Sulev Suvari, who supports the Castilleja modernization, complained about the “small and vocal group” that has consistently opposed the project despite the various compromises made by Castilleja.

“Everything that has diminished quality of life in the city has been from obstructionist decisions by the council,” Goldeen said. “Frankly, the way it’s treating Castilleja is no different.”

Photo by Magali Gauthier

Mayor Pat Burt pushed back against this characterization and the suggestion from project supporters that opposing Castilleja’s plan amounts to a failure to support women’s education.

Burt also argued that the school’s transportation-demand-management program should extend well beyond the Castilleja campus and consider trips to the city in general. Students, he said, should be prohibited from driving to Palo Alto and parking their cars in surrounding neighborhoods before walking to the school. And parents, he argued, should be banned from dropping off their children outside designated satellite locations.

The goal of the transportation-demand management program should be to reduce trips to Palo Alto – not just to the Castilleja campus, he argued.

Most of his colleagues on the council’s slow-growth “residentialist” wing took a similarly skeptical stance toward Castilleja. Council member Greer Stone said he would support reducing the number of “special events” (those with 50 or more attendees) that Castilleja would be allowed to have from 70 per year to 50, along with five “major events” with more than 500 participants. Stone, a teacher, suggested that this could be done without sacrificing any student events such as plays, sporting events or science fairs. Rather, the school would only have to relocate all-adult events such as fundraisers off-campus.

The real issue, he argued, is the intensity of development in https://datingreviewer.net/local-hookup/tucson/ a single-family (R1) zone

Castilleja, which historically hosted more than 90 special events per year, has been hoping for the city’s permission to hold at least 70 under its new conditional use permits. After the Planning and Transportation Commission voted on April 20 to reduce the number to 55 (which includes the five “major events”), Castilleja attorney Mindie Romanowsky suggested in a letter that approving “anything lower than 70 would materially frustrate the educational and extracurricular experience, without any rational or legal justification.”

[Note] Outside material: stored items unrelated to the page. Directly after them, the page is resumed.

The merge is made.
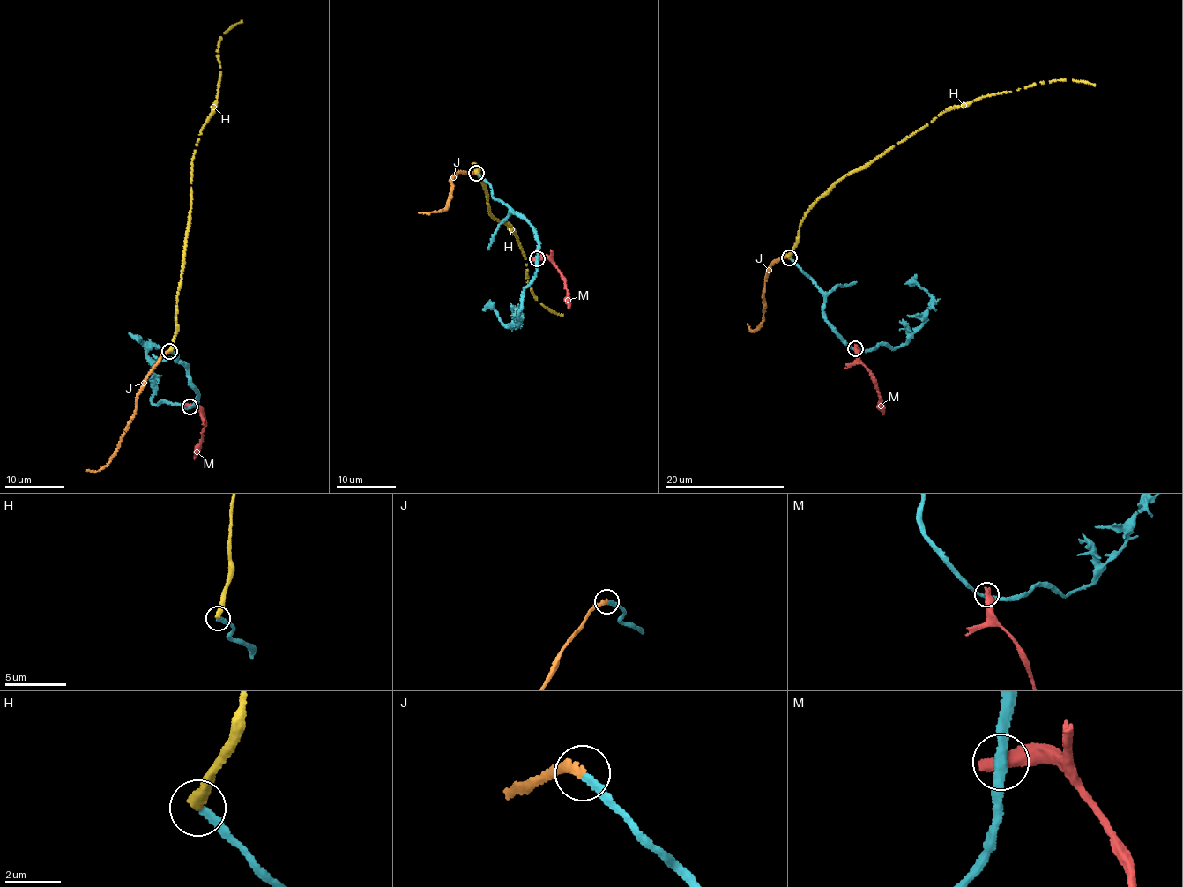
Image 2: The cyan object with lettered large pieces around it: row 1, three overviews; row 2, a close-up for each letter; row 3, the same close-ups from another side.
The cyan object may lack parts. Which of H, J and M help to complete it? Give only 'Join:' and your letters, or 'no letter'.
Join: J

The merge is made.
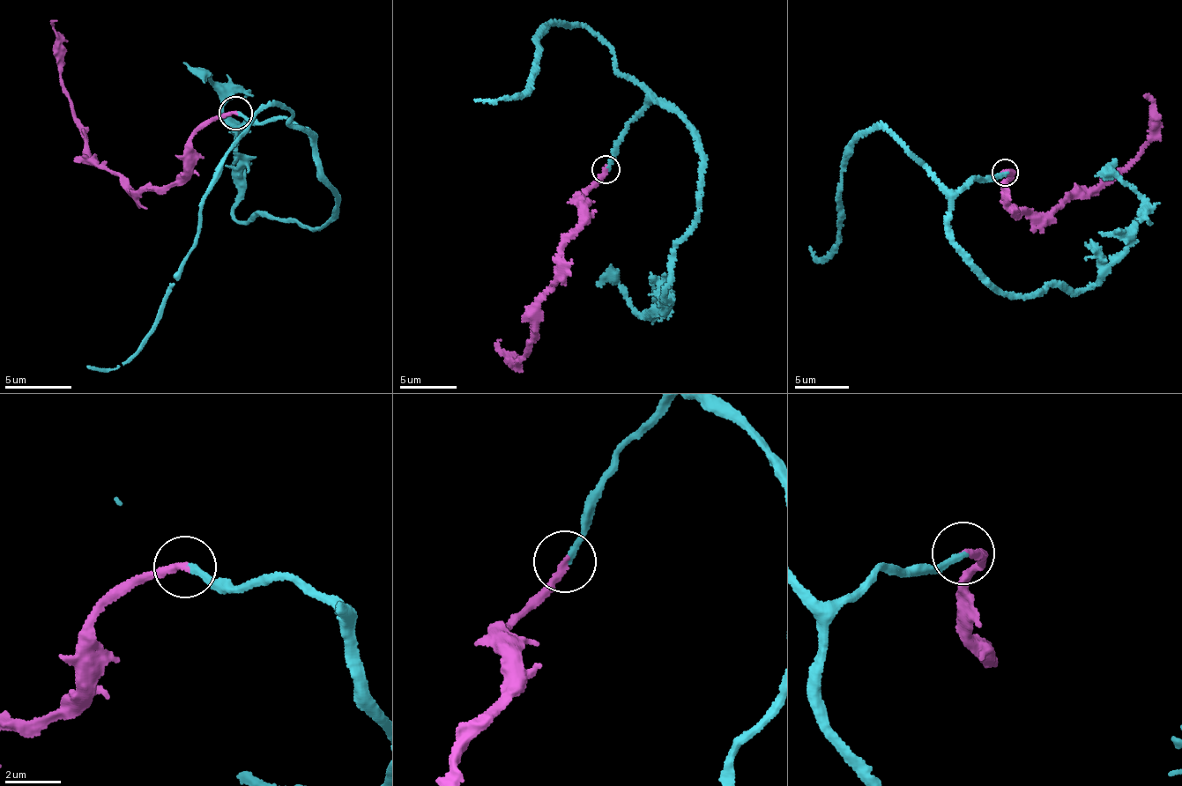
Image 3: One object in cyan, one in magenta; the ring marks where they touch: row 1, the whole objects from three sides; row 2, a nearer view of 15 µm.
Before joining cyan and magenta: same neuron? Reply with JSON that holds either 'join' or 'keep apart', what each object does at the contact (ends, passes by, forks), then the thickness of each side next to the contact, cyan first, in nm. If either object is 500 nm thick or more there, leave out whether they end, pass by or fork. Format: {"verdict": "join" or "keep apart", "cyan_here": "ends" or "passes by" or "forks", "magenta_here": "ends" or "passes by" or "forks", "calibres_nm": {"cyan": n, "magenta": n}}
{"verdict": "join", "cyan_here": "ends", "magenta_here": "ends", "calibres_nm": {"cyan": 220, "magenta": 240}}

The Palo Alto City Council held a hearing on Castilleja School’s proposed campus modernization plan on . A second hearing on the proposed project is scheduled for .

The council majority also signaled that it’s unlikely to approve Castilleja’s request to gradually ramp up enrollment to 540, provided it meets the “no net new trips” requirement. Stone and Filseth both said they would support allowing Castilleja to get up to 450, consistent with the planning commission’s April 20 recommendation. Additional increases could be approved in the future, once Castilleja proves that its transportation programs work, the council members reasoned.

Supporters of the project have maintained that it is unreasonable to require the school to return for new conditional use permits, particularly given the amount of time the current process has taken. Stone acknowledged the concerns from many residents regarding “not wanting to go through this hell again.” But both he and DuBois said that future reviews could be much shorter because they won’t involve campus reconstruction.

“A lot of comments have been made about how long this review has been,” DuBois said. “When you put it in context, the school is asking for a lot. If this had been an application that met code, the process would have been very short.”

Tanaka and Cormack were more sympathetic to Castilleja’s proposal and recommended approving the school’s plan to ramp up enrollment to 540 and to have 70 “special events” and five “major events” per year, consistent with what the Planning and Transportation Commission approved in 2020 (the commission changed its recommendation and went with a lower number on April 20 after the council ordered a fresh review of the project).